Welayet News - İran İslam Cumhuriyeti Dış İlişkiler Stratejik Konseyi Başkanı Kemal Harrazi, Salı günü Şam'da Suriye Cumhurbaşkanı Beşşar Esad'ı ziyaret etti.
Suriye Cumhurbaşkanlığı Ofisi bu görüşmeyle ilgili yaptığı açıklamada, Esad'ın Harrazi ile fikri ve siyasi konuları ve dünyadaki gelişmeleri görüştüğünü bildirdi.
Beşşar Esad bu görüşmede şunları söyledi: ‘Mevcut aşamadaki hızlı gelişmeler göz önüne alındığında, bunların ülkelerimize zarar vermesi doğaldır ancak bu gelişmelerin sonucu bizim lehimize olacaktır.’
Başta Amerika olmak üzere Batı'nın politika ve görüşlerindeki birçok yanlışa değinen Esad, şu ifadelerde bulundu: ‘Bu aşama, bölge ülkeleri arasında yoğun diyalog ve stratejik eylem gerektirmektedir. Çünkü bu bölgedeki Batı muhtemelen daha düşmanca davranacak ve elindeki tüm araçları toplumlarımız içinde kullanmaya çalışacaktır.
Bu konu, bölge ülkelerinin kendi iç durumlarını daha dikkatli ele almaları gerektiğini göstermektedir. Bu ülkeler, Batı'nın düşmanca politikalarına karşı bir destek sistemi oluşturabilmeleri için kendi aralarında ilişkilerini güçlendirmeye yönelmelidirler.’
Harrazi de bu görüşmede şunları söyledi: ‘Dünyadaki hızlı ve büyük gelişmeler göz önüne alındığında, bölge ülkeleri çıkarlarını korumak için geleceğe dair net bir görüşe sahip olmalıdır. Bu konu, kültürel ve stratejik konularda yetkililer ve düşünürler arasında toplantı ve diyalogun arttırılmasını gerektirmektedir.
Tahran-Riyad ilişkilerinin yeniden başlaması, Suriye'nin Arap ülkeleriyle ilişkilerinin güçlenmesi ve Rusya-Çin ilişkilerinde önemli ilerleme kaydedilmesi de bu doğrultudadır.’
Bu görüşmede kimlik konusu ve bunun dinle bağlantısı da görüşüldü.
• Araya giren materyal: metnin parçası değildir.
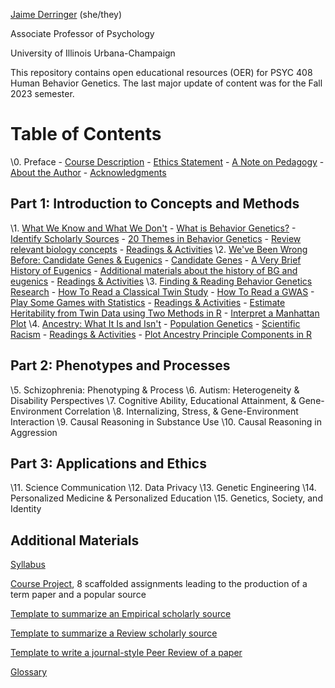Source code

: [Jaime Derringer](jaime.phd) (she/they)

Associate Professor of Psychology

University of Illinois Urbana-Champaign

This repository contains open educational resources (OER) for PSYC 408 Human Behavior Genetics. The last major update of content was for the Fall 2023 semester.

# Table of Contents

 \0. Preface 
 		- [Course Description](ch00/0.1_course_description.md)
 		- [Ethics Statement](ch00/0.2_ethics_statement.md)
 		- [A Note on Pedagogy](ch00/0.3_a_note_on_pedagogy.md)
 		- [About the Author](ch00/0.4_about_the_author.md)
 		- [Acknowledgments](ch00/0.5_acknowledgments.md)

## Part 1: Introduction to Concepts and Methods

 \1. [What We Know and What We Don't](ch01/1.0_what_we_know.md)
  		- [What is Behavior Genetics?](ch01/1.1_what_is_behavior_genetics.md)
  		- [Identify Scholarly Sources](ch01/1.2_identify_scholarly_sources.md)
  		- [20 Themes in Behavior Genetics](ch01/1.3_20_themes_in_behavior_genetics.md)
  		- [Review relevant biology concepts](ch01/1.4_review_relevant_biology_concepts.md)
  		- [Readings & Activities](ch01/1.5_readings_and_activities.md)
 \2. [We've Been Wrong Before: Candidate Genes & Eugenics](ch02/2.0_weve_been_wrong_before.md)
 		- [Candidate Genes](ch02/2.1_candidate_genes.md)
 		- [A Very Brief History of Eugenics](ch02/2.2_a_very_brief_history_of_eugenics.md)
 		- [Additional materials about the history of BG and eugenics](ch02/2.3_additional_materials_about_the_history_of_bg_and_eugenics.md)
 		- [Readings & Activities](ch02/2.4_readings_and_activities.md)
 \3. [Finding & Reading Behavior Genetics Research](ch03/3.0_finding_and_reading_bg.md)
 		- [How To Read a Classical Twin Study](ch03/3.1_how_to_read_a_twin_study.md)
 		- [How To Read a GWAS](ch03/3.2_how_to_read_a_gwas.md)
 		- [Play Some Games with Statistics](ch03/3.3_play_some_statistics_games.md)
 		- [Readings & Activities](ch03/3.4_readings_and_activities.md)
 			- [Estimate Heritability from Twin Data using Two Methods in R](ch03/3.41_activity_estimate_twin_heritability_two_ways.md)
 			- [Interpret a Manhattan Plot](ch03/3.42_activity_interpret_a_manhattan_plot.md)
 \4. [Ancestry: What It Is and Isn't](ch04/4.0_ancestry_what_it_is_and_isnt.md)
 		- [Population Genetics](ch04/4.1_population_genetics.md)
 		- [Scientific Racism](ch04/4.2_scientific_racism.md)
 		- [Readings & Activities](ch04/4.3_readings_and_activities.md)
 			- [Plot Ancestry Principle Components in R](ch04/4.31_activity_plot_ancestry_pcs.md)

## Part 2: Phenotypes and Processes

 \5. Schizophrenia: Phenotyping & Process
 \6. Autism: Heterogeneity & Disability Perspectives
 \7. Cognitive Ability, Educational Attainment, & Gene-Environment Correlation
 \8. Internalizing, Stress, & Gene-Environment Interaction
 \9. Causal Reasoning in Substance Use
\10. Causal Reasoning in Aggression

## Part 3: Applications and Ethics

\11. Science Communication
\12. Data Privacy
\13. Genetic Engineering
\14. Personalized Medicine & Personalized Education
\15. Genetics, Society, and Identity

## Additional Materials

[Syllabus](syllabus.md)

[Course Project](course_project/0_project_dscription.md), 8 scaffolded assignments leading to the production of a term paper and a popular source

[Template to summarize an Empirical scholarly source](materials/template_summary_empirical_source.md)

[Template to summarize a Review scholarly source](materials/template_summary_review_source.md)

[Template to write a journal-style Peer Review of a paper](materials/template_peer_review.md)

[Glossary](materials/glossary.md)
Esad bu konuda şunları söyledi: ‘Savaşan taraflar kimliği hedef almaya çalışıyor. Batı, genç kuşağı iki seçenekle karşı karşıya bırakıyor; Birincisi, aşırı dinci olmaları ve ikincisi, herhangi bir bağlılık ve ahlaktan yoksun olmaları. Bu nedenle, ülkelerimizin karşı karşıya olduğu zorluk, üçüncü seçeneğe, yani kimliği, kültürü ve bağlılığı korumaya dayalı genç bir nesil yaratmaktır. Dolayısıyla bu nesil diniyle, milli kimliğiyle, sosyal ve medeni kültürüyle gurur duymalıdır.’